-->

Pajak Penghasilan Wajib Pajak Badan (PPh Badan)

Sebagai warga negara Indonesia yang baik, salah satu kewajiban yang harus dilaksanakan dalam mendukung pembangunan negara adalah membayar pajak dengan taat. Seperti yang kita ketahui di Indonesia terdapat beberapa macam pajak penghasilan yang perlu dibayar oleh para penduduk setiap tahunnya. Salah satu jenis pajak yang sering kali dilupakan oleh para masyarakat yang memiliki usaha atau bisnis, yaitu Pajak Penghasilan (PPh) Badan.


Pengertian PPh Badan
Menurut ketentuan perpajakan, badan adalah sekumpulan orang atau modal yang menjadi satu kesatuan, dengan tujuan melakukan usaha ataupun tidak melakukan usaha. Pada Pasal 1 dalam Undang-undang Pajak Penghasilan (UU PPh), Pajak Penghasilan merupakan Pajak yang dikenakan terhadap subjek pajak atau atas penghasilan yang diterima atau diperoleh dalam satu tahun pajak. Sehingga, Pajak Penghasilan Badan (PPh Badan) adalah Pajak Penghasilan yang terhutang oleh Wajib Pajak Badan atas Penghasilan Kena Pajaknya dalam suatu tahun pajak. Penghasilan Kena Pajak (taxable income) merupakan penghasilan/ laba yang dihitung berdasarkan ketentuan perpajakan yang berlaku di Indonesia.


A. Subjek PPh Badan
Yang menjadi subjek PPh Badan adalah setiap Badan Usaha yang diberikan kewajiban untuk membayar pajak, baik dalam periode bulan maupun tahun dan disetor kepada negara. Subjek PPh Badan diklasifikasikan menjadi dua, yaitu:
  • Subjek Pajak Badan Dalam Negeri
  • Subjek Pajak Badan Luar Negeri
Berikut ini pembahasan masing-msing subjek pajak tersebut.

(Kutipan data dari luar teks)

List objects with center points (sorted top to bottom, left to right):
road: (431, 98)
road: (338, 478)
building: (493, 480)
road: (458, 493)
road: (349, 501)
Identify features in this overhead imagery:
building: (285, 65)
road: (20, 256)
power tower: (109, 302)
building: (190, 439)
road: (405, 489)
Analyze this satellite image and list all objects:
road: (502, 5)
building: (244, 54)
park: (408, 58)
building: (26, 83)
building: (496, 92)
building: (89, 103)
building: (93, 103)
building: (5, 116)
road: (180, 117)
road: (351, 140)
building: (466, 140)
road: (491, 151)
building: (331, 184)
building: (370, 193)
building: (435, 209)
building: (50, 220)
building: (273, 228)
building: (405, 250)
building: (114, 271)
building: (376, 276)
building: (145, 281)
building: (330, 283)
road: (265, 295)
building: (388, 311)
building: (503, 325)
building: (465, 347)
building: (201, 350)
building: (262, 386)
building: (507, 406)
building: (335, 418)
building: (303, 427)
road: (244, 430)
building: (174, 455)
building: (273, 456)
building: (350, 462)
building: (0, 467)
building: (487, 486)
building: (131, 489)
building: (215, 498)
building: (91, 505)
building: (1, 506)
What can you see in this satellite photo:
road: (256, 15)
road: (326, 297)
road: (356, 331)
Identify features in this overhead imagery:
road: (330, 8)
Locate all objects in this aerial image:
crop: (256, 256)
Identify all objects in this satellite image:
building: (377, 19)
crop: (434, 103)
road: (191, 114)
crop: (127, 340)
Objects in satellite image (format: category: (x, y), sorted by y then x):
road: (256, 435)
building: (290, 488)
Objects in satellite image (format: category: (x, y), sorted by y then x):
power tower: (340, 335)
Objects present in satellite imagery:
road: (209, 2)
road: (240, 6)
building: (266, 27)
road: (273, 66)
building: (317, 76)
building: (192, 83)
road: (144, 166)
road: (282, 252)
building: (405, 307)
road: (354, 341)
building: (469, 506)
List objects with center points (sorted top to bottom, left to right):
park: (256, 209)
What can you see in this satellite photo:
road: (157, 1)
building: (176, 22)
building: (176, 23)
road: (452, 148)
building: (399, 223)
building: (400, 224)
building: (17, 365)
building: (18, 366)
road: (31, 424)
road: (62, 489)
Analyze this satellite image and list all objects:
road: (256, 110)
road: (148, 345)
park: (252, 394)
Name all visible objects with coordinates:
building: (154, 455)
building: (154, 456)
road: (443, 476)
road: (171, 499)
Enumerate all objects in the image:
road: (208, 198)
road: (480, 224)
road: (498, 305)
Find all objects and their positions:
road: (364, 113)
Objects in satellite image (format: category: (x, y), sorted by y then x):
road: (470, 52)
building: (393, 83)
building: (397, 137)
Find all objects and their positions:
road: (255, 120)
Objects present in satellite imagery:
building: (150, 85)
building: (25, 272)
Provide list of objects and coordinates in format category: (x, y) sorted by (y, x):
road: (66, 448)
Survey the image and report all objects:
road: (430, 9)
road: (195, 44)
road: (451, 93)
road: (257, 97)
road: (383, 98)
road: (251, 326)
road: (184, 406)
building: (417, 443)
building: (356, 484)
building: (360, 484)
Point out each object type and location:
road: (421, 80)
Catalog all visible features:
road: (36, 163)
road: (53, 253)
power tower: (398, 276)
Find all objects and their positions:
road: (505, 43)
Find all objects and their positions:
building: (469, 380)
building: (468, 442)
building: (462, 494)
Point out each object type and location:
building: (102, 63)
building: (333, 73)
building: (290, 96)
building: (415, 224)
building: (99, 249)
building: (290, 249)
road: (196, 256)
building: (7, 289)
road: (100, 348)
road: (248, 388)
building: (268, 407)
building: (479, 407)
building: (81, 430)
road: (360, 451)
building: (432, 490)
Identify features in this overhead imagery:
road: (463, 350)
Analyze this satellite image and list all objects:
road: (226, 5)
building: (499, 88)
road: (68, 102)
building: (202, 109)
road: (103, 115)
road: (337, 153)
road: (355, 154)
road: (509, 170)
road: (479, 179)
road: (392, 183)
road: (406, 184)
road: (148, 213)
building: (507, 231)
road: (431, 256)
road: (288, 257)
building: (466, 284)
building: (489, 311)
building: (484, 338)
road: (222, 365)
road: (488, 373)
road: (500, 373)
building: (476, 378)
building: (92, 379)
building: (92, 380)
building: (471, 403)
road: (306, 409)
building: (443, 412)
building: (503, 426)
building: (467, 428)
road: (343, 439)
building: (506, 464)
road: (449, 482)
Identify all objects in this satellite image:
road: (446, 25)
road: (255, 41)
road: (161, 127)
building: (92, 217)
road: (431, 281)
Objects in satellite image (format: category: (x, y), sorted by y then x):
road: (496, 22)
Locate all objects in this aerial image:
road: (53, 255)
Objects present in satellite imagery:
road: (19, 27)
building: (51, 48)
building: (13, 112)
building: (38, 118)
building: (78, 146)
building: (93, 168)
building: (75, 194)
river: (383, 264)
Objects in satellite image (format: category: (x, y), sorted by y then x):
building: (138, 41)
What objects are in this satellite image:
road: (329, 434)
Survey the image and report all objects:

a) Subjek Pajak Badan Dalam Negeri
Subjek Pajak Badan Dalam Negeri, yaitu badan usaha yang didirikan atau berkedudukan di Indonesia. Subjek pajak badan dalam negeri menjadi wajib pajak sejak saat didirikan atau bertempat kedudukan di Indonesia. Mekanisme suatu badan menjadi Subjek Pajak Badan Dalam Negeri adalah sebagai berikut.


Wajib pajak dalam negeri sebagai subjek PPh badan dikenakan pajak atas penghasilan, baik yang diterima maupun diperoleh dari Indonesia dan dari luar Indonesia. Pajak dikenakan berdasarkan penghasilan neto dan Tarif pajak yang digunakan adalah tarif umum (Tarif UU PPh Pasal 17). Selain itu Wajib pajak badan memiliki kewajiban menyampaikan SPT. Menurut Undang-Undang Ketentuan Umum dan Tata Cara Perpajakan (UU KUP), yang termasuk dalam kategori Subjek Pajak Badan Dalam Negeri adalah sebagai berikut.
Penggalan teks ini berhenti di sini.